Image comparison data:
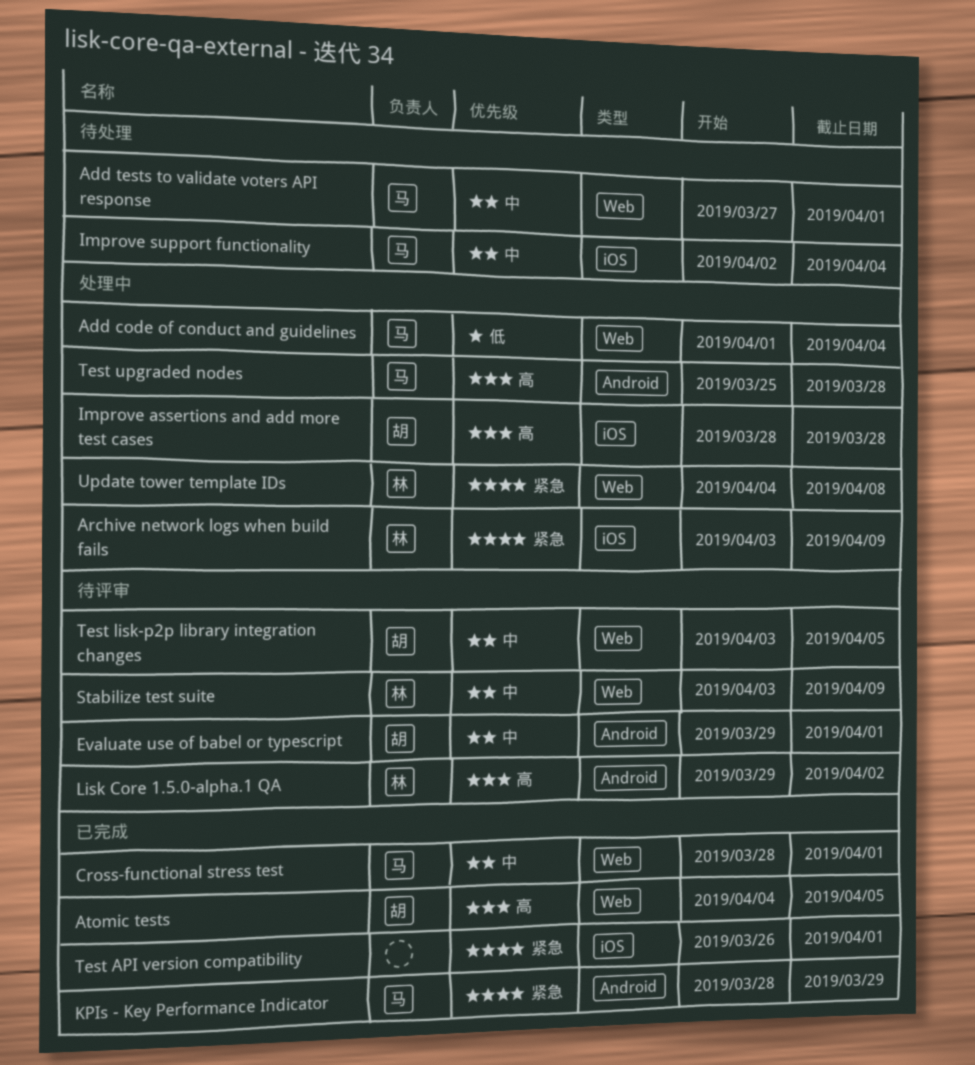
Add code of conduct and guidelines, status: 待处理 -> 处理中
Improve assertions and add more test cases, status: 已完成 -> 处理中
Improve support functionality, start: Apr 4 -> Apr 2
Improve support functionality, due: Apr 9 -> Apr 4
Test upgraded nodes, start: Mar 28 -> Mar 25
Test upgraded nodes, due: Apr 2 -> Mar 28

## Prompt
Please write out exactly the line containing "Test upgraded nodes, start: Mar 28 -> Mar 25" and every line after it through the end of the records, nothing more.

## The completed task
Test upgraded nodes, start: Mar 28 -> Mar 25
Test upgraded nodes, due: Apr 2 -> Mar 28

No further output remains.